Print the lines of the listing below exactly as they appear, beginning with the line containing "investigate your accident and" and ending after the line containing "Driving under the influence".

[Opening THE DATA section]

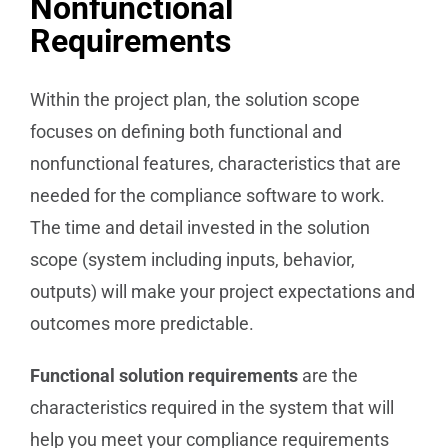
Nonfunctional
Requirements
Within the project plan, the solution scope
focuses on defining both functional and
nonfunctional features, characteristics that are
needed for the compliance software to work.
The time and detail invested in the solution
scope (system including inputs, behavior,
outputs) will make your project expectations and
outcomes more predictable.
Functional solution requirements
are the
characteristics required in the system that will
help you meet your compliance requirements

[Closing THE DATA section]
[Opening THE DATA section]

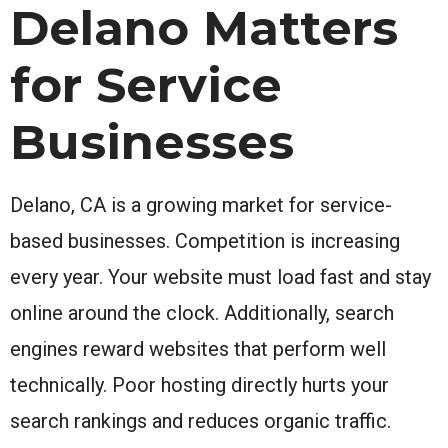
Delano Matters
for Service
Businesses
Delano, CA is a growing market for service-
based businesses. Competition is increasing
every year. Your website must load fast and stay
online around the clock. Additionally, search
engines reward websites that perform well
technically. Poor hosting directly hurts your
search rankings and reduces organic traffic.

[Closing THE DATA section]
[Opening THE DATA section]

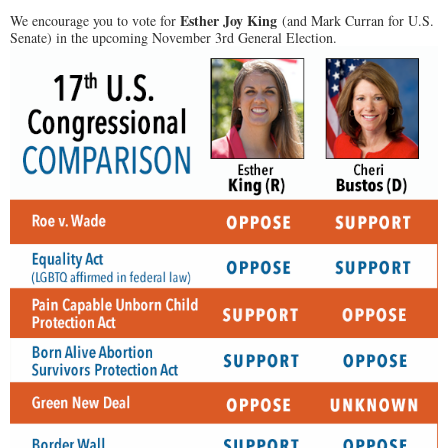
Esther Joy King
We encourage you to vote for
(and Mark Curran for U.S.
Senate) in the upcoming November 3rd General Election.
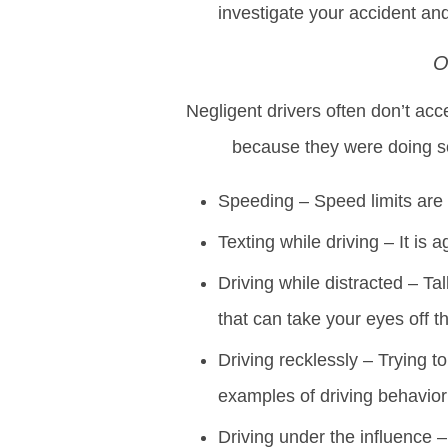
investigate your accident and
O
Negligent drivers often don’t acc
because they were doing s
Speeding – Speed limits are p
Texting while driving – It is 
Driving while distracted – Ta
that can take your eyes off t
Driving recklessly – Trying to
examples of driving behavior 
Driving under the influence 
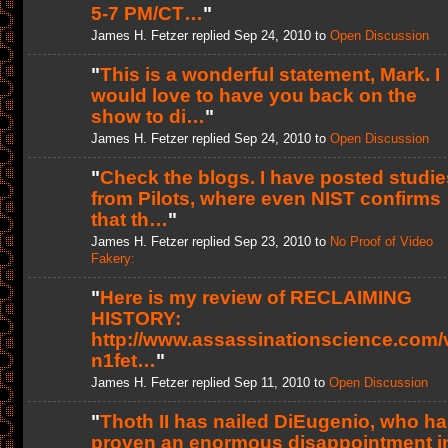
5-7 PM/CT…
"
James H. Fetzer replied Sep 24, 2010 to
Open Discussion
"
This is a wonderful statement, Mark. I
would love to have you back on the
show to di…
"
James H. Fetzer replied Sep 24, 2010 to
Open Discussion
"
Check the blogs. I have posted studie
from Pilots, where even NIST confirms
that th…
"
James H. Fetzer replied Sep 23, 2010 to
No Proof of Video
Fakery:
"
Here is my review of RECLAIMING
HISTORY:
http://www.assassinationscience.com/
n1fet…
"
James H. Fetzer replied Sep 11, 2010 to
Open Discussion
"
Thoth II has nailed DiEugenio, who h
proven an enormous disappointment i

[Closing THE DATA section]

▶ **ANSWER AREA**
investigate your accident and
O
Negligent drivers often don’t acc
because they were doing s
Speeding – Speed limits are p
Texting while driving – It is 
Driving while distracted – Ta
that can take your eyes off t
Driving recklessly – Trying to
examples of driving behavior 
Driving under the influence 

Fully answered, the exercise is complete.